RECORDED INFORMATION Start Marker

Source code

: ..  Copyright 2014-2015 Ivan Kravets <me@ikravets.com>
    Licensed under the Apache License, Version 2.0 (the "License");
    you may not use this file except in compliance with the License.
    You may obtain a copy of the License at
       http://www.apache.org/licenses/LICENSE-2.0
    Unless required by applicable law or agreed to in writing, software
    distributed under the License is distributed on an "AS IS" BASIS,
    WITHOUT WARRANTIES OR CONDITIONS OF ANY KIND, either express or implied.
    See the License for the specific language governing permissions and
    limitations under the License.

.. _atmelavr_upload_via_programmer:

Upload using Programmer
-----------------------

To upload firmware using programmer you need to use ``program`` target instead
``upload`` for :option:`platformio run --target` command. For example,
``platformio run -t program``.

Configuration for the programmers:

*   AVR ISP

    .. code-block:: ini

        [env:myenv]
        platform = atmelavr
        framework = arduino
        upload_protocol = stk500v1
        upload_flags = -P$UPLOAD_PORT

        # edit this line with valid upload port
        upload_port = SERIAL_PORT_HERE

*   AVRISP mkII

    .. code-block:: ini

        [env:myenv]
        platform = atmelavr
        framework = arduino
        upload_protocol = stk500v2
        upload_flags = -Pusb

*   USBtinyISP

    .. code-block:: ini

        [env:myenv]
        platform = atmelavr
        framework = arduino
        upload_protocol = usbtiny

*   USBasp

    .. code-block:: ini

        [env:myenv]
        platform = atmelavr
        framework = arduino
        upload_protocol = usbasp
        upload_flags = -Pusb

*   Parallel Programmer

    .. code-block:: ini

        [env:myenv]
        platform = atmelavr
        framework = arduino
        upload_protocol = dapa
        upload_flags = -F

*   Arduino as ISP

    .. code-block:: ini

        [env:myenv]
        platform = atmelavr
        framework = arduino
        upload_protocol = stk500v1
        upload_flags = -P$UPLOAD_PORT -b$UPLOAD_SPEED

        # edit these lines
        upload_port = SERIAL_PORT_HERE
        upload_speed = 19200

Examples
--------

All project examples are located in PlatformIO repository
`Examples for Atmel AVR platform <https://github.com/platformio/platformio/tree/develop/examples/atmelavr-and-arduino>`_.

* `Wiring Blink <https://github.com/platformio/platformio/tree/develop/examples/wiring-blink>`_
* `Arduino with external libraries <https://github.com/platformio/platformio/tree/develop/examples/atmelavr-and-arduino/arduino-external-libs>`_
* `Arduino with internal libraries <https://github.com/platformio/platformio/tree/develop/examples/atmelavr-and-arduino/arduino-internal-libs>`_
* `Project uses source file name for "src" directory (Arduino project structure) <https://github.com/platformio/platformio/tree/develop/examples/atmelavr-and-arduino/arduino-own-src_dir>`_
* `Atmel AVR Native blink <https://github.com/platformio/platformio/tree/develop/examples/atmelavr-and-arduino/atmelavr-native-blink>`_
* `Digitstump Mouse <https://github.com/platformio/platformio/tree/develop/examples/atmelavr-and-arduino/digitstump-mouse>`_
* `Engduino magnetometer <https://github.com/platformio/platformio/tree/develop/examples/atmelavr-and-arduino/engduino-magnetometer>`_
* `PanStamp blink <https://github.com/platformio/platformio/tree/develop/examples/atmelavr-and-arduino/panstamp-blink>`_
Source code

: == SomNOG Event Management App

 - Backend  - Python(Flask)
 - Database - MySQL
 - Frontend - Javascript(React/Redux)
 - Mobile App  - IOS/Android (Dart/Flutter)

RECORDED INFORMATION End Marker

— INSTRUCTION —
Copy every line of the records, leaving nothing out.

— RESPONSE AREA —
Source code

: ..  Copyright 2014-2015 Ivan Kravets <me@ikravets.com>
    Licensed under the Apache License, Version 2.0 (the "License");
    you may not use this file except in compliance with the License.
    You may obtain a copy of the License at
       http://www.apache.org/licenses/LICENSE-2.0
    Unless required by applicable law or agreed to in writing, software
    distributed under the License is distributed on an "AS IS" BASIS,
    WITHOUT WARRANTIES OR CONDITIONS OF ANY KIND, either express or implied.
    See the License for the specific language governing permissions and
    limitations under the License.

.. _atmelavr_upload_via_programmer:

Upload using Programmer
-----------------------

To upload firmware using programmer you need to use ``program`` target instead
``upload`` for :option:`platformio run --target` command. For example,
``platformio run -t program``.

Configuration for the programmers:

*   AVR ISP

    .. code-block:: ini

        [env:myenv]
        platform = atmelavr
        framework = arduino
        upload_protocol = stk500v1
        upload_flags = -P$UPLOAD_PORT

        # edit this line with valid upload port
        upload_port = SERIAL_PORT_HERE

*   AVRISP mkII

    .. code-block:: ini

        [env:myenv]
        platform = atmelavr
        framework = arduino
        upload_protocol = stk500v2
        upload_flags = -Pusb

*   USBtinyISP

    .. code-block:: ini

        [env:myenv]
        platform = atmelavr
        framework = arduino
        upload_protocol = usbtiny

*   USBasp

    .. code-block:: ini

        [env:myenv]
        platform = atmelavr
        framework = arduino
        upload_protocol = usbasp
        upload_flags = -Pusb

*   Parallel Programmer

    .. code-block:: ini

        [env:myenv]
        platform = atmelavr
        framework = arduino
        upload_protocol = dapa
        upload_flags = -F

*   Arduino as ISP

    .. code-block:: ini

        [env:myenv]
        platform = atmelavr
        framework = arduino
        upload_protocol = stk500v1
        upload_flags = -P$UPLOAD_PORT -b$UPLOAD_SPEED

        # edit these lines
        upload_port = SERIAL_PORT_HERE
        upload_speed = 19200

Examples
--------

All project examples are located in PlatformIO repository
`Examples for Atmel AVR platform <https://github.com/platformio/platformio/tree/develop/examples/atmelavr-and-arduino>`_.

* `Wiring Blink <https://github.com/platformio/platformio/tree/develop/examples/wiring-blink>`_
* `Arduino with external libraries <https://github.com/platformio/platformio/tree/develop/examples/atmelavr-and-arduino/arduino-external-libs>`_
* `Arduino with internal libraries <https://github.com/platformio/platformio/tree/develop/examples/atmelavr-and-arduino/arduino-internal-libs>`_
* `Project uses source file name for "src" directory (Arduino project structure) <https://github.com/platformio/platformio/tree/develop/examples/atmelavr-and-arduino/arduino-own-src_dir>`_
* `Atmel AVR Native blink <https://github.com/platformio/platformio/tree/develop/examples/atmelavr-and-arduino/atmelavr-native-blink>`_
* `Digitstump Mouse <https://github.com/platformio/platformio/tree/develop/examples/atmelavr-and-arduino/digitstump-mouse>`_
* `Engduino magnetometer <https://github.com/platformio/platformio/tree/develop/examples/atmelavr-and-arduino/engduino-magnetometer>`_
* `PanStamp blink <https://github.com/platformio/platformio/tree/develop/examples/atmelavr-and-arduino/panstamp-blink>`_
Source code

: == SomNOG Event Management App

 - Backend  - Python(Flask)
 - Database - MySQL
 - Frontend - Javascript(React/Redux)
 - Mobile App  - IOS/Android (Dart/Flutter)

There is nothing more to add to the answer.